From what we’ve seen so far, fans of the original Duke Nukem 3D will be most pleased. The humor, the level design, the puzzles, and the pacing of the action will all make you feel like you’ve just come home after a long trip. The game looks great, visually, with excellent throwbacks to the oldschool shooters of yesteryear. Admire yourself in the mirror, and you’ll see the reflection of an almost laughably retro model of Duke Nukem. With his rigid posture and purposefully awkward jump animations, it almost looks like the model for Duke Nukem hasn’t changed at all since 1996. But walk through a bit of rain and see the water dripping down Duke’s badass shades, pan over the ruined landscape of Las Vegas in ruins, or take some time to poke at every object you cross, and you’ll find a level of attention to detail that goes a long way towards explaining why this game has been in development for so long.

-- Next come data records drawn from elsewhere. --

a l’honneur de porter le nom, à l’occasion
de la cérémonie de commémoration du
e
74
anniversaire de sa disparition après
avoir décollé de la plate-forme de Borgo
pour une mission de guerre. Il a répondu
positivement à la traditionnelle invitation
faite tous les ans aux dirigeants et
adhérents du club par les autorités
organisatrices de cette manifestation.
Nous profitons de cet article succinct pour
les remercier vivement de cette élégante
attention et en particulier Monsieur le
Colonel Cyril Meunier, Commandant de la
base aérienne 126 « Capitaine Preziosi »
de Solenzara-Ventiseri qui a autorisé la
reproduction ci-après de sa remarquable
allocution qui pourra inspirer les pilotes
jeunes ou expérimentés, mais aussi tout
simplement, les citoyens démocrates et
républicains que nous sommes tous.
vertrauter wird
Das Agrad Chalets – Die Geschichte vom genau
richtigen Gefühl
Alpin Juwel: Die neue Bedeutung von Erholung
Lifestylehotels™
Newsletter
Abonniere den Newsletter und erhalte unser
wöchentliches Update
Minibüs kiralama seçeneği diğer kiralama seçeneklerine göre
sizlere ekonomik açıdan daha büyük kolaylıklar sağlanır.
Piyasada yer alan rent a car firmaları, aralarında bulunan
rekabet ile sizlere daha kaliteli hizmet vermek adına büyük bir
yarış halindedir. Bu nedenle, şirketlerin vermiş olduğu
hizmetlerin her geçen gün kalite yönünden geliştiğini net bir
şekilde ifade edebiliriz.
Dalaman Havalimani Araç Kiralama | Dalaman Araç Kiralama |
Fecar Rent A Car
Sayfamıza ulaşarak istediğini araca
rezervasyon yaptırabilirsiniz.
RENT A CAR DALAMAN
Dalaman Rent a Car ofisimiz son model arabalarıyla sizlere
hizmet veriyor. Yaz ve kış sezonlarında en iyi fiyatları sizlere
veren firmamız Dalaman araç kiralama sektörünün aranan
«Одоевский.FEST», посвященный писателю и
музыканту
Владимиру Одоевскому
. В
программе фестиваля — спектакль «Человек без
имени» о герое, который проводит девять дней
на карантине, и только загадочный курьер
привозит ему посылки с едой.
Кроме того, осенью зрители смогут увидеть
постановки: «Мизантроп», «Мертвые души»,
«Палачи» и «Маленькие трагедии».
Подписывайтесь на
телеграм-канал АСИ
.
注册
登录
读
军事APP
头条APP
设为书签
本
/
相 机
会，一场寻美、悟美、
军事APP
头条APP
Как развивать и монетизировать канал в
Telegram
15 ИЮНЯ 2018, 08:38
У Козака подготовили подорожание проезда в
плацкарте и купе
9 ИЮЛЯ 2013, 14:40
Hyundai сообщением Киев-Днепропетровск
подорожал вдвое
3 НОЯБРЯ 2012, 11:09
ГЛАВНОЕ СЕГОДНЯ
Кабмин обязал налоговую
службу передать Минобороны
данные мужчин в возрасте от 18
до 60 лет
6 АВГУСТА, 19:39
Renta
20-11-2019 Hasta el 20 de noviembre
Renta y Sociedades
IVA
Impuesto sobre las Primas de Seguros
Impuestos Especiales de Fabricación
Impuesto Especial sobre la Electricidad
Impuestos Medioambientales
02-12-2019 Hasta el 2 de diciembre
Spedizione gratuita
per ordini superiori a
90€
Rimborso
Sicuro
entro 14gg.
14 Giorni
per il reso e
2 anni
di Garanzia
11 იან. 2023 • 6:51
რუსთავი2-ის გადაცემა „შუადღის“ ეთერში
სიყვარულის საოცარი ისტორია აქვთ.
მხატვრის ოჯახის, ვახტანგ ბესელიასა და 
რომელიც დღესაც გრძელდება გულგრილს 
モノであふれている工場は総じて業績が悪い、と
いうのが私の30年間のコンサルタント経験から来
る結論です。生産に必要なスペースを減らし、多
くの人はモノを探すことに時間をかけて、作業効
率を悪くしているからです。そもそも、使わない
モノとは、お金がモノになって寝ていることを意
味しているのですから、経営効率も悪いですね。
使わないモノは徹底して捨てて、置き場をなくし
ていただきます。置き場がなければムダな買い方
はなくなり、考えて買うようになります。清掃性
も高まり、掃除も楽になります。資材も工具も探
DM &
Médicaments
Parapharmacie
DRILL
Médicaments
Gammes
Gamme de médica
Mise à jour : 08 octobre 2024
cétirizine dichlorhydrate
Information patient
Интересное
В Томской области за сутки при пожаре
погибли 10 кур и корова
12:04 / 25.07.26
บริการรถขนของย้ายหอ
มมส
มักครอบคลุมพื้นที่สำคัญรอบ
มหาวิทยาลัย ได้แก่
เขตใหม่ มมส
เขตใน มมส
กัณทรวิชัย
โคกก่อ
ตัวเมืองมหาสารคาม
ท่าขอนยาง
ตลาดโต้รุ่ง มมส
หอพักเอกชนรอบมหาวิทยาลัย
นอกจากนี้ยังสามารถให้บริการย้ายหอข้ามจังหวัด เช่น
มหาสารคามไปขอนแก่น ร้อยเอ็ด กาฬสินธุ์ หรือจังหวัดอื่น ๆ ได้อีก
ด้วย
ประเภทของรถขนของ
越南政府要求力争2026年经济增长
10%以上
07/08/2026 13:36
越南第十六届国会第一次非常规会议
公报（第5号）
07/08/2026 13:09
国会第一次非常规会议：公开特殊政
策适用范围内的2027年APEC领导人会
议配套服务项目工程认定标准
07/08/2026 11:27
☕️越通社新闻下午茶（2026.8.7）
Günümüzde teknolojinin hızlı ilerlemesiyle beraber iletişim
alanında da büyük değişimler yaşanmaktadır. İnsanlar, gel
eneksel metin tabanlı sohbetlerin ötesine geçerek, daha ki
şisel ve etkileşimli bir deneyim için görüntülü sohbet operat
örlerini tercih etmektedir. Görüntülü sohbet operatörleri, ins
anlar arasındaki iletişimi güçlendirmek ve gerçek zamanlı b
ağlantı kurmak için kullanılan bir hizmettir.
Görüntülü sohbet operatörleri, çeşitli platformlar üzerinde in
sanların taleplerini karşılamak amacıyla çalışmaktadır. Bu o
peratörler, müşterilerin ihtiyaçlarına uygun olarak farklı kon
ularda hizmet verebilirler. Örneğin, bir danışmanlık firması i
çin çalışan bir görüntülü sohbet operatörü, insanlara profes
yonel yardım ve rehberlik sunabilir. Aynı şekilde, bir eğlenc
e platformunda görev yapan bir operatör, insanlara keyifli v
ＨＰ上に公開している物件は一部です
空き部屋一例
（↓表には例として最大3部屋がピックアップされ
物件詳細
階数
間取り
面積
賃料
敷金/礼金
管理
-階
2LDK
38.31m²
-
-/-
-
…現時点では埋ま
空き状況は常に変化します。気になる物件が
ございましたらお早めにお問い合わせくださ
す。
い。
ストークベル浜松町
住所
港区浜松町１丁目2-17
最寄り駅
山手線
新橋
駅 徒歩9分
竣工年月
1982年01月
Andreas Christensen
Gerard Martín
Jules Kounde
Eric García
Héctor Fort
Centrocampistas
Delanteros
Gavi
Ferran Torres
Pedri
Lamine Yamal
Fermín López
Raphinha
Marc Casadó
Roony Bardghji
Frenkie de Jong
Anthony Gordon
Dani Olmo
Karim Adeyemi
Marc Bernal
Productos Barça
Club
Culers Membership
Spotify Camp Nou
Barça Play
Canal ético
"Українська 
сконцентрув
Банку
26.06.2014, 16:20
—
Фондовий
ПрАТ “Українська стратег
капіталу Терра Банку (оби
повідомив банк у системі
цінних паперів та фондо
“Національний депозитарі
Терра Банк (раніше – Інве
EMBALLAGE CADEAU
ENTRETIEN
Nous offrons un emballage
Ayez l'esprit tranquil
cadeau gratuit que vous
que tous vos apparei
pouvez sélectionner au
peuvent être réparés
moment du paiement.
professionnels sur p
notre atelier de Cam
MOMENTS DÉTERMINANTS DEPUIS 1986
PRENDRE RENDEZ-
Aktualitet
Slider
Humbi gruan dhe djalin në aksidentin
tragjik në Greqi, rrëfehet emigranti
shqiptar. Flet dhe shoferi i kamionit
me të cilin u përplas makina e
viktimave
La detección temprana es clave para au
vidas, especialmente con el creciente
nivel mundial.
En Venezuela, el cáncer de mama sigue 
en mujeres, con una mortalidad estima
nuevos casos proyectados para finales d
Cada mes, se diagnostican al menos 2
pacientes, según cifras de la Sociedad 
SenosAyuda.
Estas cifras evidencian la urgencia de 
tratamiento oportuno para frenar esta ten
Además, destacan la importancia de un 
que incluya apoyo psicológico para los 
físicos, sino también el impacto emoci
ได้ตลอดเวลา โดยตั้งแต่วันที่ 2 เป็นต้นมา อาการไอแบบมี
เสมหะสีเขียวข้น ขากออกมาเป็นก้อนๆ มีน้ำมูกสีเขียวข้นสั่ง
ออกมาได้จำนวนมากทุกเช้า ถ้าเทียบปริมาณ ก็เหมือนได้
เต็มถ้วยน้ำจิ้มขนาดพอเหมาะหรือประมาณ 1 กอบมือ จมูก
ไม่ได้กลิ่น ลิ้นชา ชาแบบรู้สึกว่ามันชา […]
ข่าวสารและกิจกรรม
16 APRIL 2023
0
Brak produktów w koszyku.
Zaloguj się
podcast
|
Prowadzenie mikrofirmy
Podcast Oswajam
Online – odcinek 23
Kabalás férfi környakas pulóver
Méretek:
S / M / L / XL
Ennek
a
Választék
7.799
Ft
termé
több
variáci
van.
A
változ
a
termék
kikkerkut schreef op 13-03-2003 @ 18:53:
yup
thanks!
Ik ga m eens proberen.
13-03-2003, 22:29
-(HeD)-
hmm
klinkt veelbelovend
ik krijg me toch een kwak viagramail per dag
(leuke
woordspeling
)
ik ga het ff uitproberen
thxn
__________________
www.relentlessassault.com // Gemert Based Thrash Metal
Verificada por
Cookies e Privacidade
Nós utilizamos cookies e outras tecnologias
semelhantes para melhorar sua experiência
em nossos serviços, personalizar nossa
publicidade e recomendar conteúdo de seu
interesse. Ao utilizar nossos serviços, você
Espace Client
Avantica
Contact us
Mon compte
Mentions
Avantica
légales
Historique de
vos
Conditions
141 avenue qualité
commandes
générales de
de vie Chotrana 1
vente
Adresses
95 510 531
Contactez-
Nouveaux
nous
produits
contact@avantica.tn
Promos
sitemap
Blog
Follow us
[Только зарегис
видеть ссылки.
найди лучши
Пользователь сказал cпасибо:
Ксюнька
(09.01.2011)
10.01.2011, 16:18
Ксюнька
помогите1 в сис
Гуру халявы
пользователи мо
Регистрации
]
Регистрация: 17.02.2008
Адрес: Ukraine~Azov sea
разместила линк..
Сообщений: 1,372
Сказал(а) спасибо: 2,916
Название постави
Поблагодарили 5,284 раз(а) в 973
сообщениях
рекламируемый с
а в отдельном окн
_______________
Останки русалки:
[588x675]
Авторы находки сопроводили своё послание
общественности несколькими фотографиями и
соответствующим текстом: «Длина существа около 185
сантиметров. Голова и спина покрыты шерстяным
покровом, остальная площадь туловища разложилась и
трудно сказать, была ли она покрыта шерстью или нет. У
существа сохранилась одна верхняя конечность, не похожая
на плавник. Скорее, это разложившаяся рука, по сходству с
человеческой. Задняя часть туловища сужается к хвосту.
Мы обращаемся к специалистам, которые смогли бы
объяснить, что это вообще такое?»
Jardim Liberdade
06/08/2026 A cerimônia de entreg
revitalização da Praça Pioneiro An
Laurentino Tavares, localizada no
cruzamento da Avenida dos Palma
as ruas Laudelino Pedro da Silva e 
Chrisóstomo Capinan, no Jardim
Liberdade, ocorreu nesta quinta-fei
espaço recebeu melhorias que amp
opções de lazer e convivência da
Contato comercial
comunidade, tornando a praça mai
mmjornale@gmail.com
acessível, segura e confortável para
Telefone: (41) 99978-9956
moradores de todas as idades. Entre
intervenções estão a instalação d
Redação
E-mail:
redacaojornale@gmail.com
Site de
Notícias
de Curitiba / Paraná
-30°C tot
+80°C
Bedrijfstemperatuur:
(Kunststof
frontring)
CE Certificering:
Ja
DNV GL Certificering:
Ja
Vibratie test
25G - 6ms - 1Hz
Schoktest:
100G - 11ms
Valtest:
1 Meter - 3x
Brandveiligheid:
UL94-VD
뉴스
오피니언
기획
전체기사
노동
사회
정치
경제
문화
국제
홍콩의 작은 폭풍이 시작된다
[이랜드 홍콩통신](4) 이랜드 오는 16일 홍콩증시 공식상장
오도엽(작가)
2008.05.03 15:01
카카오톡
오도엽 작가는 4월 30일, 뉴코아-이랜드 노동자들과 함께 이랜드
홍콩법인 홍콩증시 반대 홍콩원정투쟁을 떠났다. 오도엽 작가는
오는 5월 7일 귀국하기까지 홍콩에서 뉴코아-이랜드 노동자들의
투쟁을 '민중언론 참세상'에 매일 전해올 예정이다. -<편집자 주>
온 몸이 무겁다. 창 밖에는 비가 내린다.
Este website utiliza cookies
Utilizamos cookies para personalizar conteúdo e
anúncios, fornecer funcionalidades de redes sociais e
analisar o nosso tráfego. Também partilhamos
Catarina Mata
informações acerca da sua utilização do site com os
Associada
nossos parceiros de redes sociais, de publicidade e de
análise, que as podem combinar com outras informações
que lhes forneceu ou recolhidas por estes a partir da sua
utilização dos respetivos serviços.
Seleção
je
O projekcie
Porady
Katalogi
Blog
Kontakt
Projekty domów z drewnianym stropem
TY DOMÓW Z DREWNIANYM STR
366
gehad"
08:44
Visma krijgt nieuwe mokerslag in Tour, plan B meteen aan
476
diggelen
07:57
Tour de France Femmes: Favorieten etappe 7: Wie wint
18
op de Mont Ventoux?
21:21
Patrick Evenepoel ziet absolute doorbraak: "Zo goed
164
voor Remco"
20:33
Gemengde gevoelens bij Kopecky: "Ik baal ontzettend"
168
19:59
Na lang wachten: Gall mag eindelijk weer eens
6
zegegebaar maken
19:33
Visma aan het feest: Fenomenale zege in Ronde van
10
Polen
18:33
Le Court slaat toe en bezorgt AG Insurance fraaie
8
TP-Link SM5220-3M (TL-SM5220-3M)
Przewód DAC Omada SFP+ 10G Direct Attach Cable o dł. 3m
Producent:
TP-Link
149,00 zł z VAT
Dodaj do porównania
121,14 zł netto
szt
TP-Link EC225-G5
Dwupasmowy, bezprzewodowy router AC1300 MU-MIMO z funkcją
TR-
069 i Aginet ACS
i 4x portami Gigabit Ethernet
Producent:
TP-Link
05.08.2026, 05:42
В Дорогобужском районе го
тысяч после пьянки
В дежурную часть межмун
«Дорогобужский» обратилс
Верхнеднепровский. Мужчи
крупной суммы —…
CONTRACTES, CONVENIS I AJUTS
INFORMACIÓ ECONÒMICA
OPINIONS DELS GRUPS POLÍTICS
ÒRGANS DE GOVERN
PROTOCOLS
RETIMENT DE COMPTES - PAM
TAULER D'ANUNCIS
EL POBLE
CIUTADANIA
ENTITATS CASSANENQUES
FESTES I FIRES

Above: DNF has all the hallmarks of a modern shooter, with detailed set pieces and slick event sequences, but it always manages to feel more like a shooter from the late 90s than anything else
That being said, the oldschool-ness of Duke will be a bit of a double edged sword. In a way, backtracking to find that particular door you missed earlier or banging your head against simple puzzles brings back the kind of challenges we didn’t realize we’ve been missing after years of smooth, more linear campaigns that make us feel like action stars as we constantly just press forward and onward with minimal frustration. But it’s also a reminder of why we may not see games like this anymore these days.
Above: For some reason, pee pee humor pissed us off in the Postal games. But it feels great in DNF. What a relief!
Above: During firefights like these, there were times when DNF stumbled a bit with some jerky movements that made it hard to keep enemies in our sights
During one boss fight, we faced monstrously obese alien raining rockets on us from above. We tried fighting him the way we might approach a boss in a Halo game. Every time we tried to stand up to him face-to-face, dodging his attacks and blasting him whenever we had a free moment, we died. In the end, we kited him into a narrow hallway where we let the boss kill himself by crossing over a series of trip mines we laid out before him. It felt cheap, like we were cheating. But you know what? It also felt great at the same time. Because that’s exactly the kind of thing we used to do to beat old Doom bosses or to clear areas in a Serious Sam game, the kind of thing that fits perfectly in the world of Duke Nukem.
The action itself also felt rough at times. It should be noted that we were still playing an early build of the game, but there were times when firefights made Duke Nukem Forever feel more old than oldschool. Sometimes we found it hard to keep enemies in our sights as they bounced about the screen jerkily.
Above: Once you down this boss, you'll be able to properly humiliate him with a flurry of punches to the groin
Above: Duke Nukem Forever has some balls. Big, boss balls that you beat with your bare fists
Still, all nitpickery aside, we can’t help remaining utterly excited about Duke Nukem Forever. It seems like shooters lost their sense of humor somewhere along the line. Whether you have fond memories of Duke Nukem 3D or are a complete stranger to the series, mark our words: Duke Nukem Forever will leave its mark on this industry when it releases this May.
Let the haters hate. Our first honest to goodness look at Duke Nukem Forever suggests that this will be exactly the kind of game we wanted to play years ago, today. The attitude, the toilet humor, the unaplogetic Al Bundy-ness of the lady loving Duke: it's all there. Red barrels will explode, steroid-powered punches will be thrown, and legions of pig cops will fall as you mow them down with heavy machine gun fire. Duke Nukem Forever is finally coming, and it's going to take you back to the time when it was okay for a hero to have some balls, when taking cover was for pussies, and when strategy and tactics meant doing whatever it took to win. The Duke is back, and it’s about damn time.